-- Task goal --
Give again, word for word, the line holding "donde yo creo" and every line after it through the end of the data below. Omit pictures.

-- Data excerpts --
-- Opening Marker --

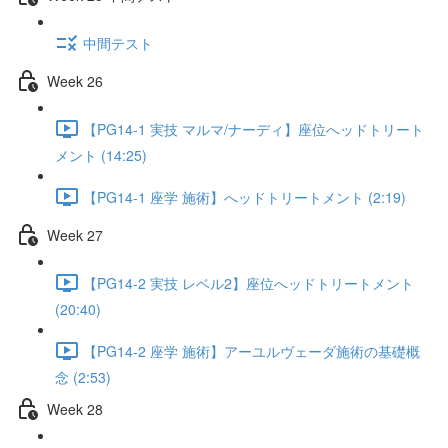
中間テスト
Week 26
【PG14-1 実技 マルマ/ナーディ】座位へッドトリート
メント (14:25)
【PG14-1 座学 施術】へッドトリートメント (2:19)
Week 27
【PG14-2 実技 レベル2】座位へッドトリートメント
(20:40)
【PG14-2 座学 施術】アーユルヴェーダ施術の基礎概
念 (2:53)
Week 28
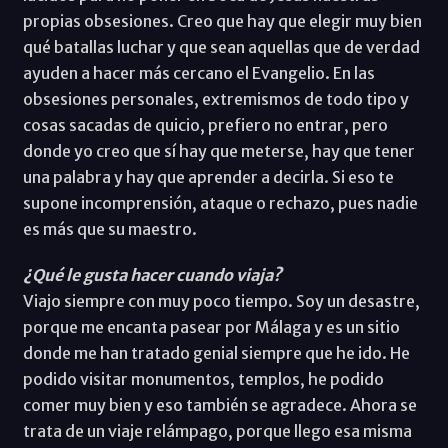
propias obsesiones. Creo que hay que elegir muy bien
qué batallas luchar y que sean aquellas que de verdad
ayuden a hacer más cercano el Evangelio. En las
obsesiones personales, extremismos de todo tipo y
cosas sacadas de quicio, prefiero no entrar, pero
donde yo creo que sí hay que meterse, hay que tener
una palabra y hay que aprender a decirla. Si eso te
supone incomprensión, ataque o rechazo, pues nadie
es más que su maestro.
¿Qué le gusta hacer cuando viaja?
Viajo siempre con muy poco tiempo. Soy un desastre,
porque me encanta pasear por Málaga y es un sitio
donde me han tratado genial siempre que he ido. He
podido visitar monumentos, templos, he podido
comer muy bien y eso también se agradece. Ahora se
trata de un viaje relámpago, porque llego esa misma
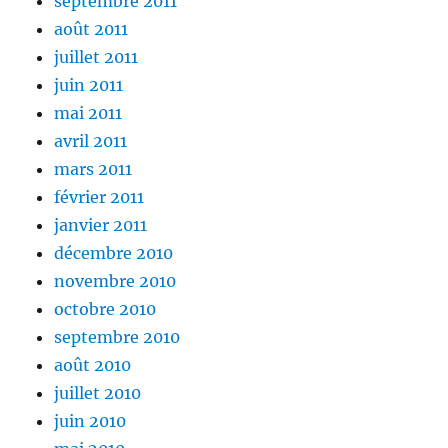
septembre 2011
août 2011
juillet 2011
juin 2011
mai 2011
avril 2011
mars 2011
février 2011
janvier 2011
décembre 2010
novembre 2010
octobre 2010
septembre 2010
août 2010
juillet 2010
juin 2010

-- Closing Marker --

-- Response area --
donde yo creo que sí hay que meterse, hay que tener
una palabra y hay que aprender a decirla. Si eso te
supone incomprensión, ataque o rechazo, pues nadie
es más que su maestro.
¿Qué le gusta hacer cuando viaja?
Viajo siempre con muy poco tiempo. Soy un desastre,
porque me encanta pasear por Málaga y es un sitio
donde me han tratado genial siempre que he ido. He
podido visitar monumentos, templos, he podido
comer muy bien y eso también se agradece. Ahora se
trata de un viaje relámpago, porque llego esa misma
septembre 2011
août 2011
juillet 2011
juin 2011
mai 2011
avril 2011
mars 2011
février 2011
janvier 2011
décembre 2010
novembre 2010
octobre 2010
septembre 2010
août 2010
juillet 2010
juin 2010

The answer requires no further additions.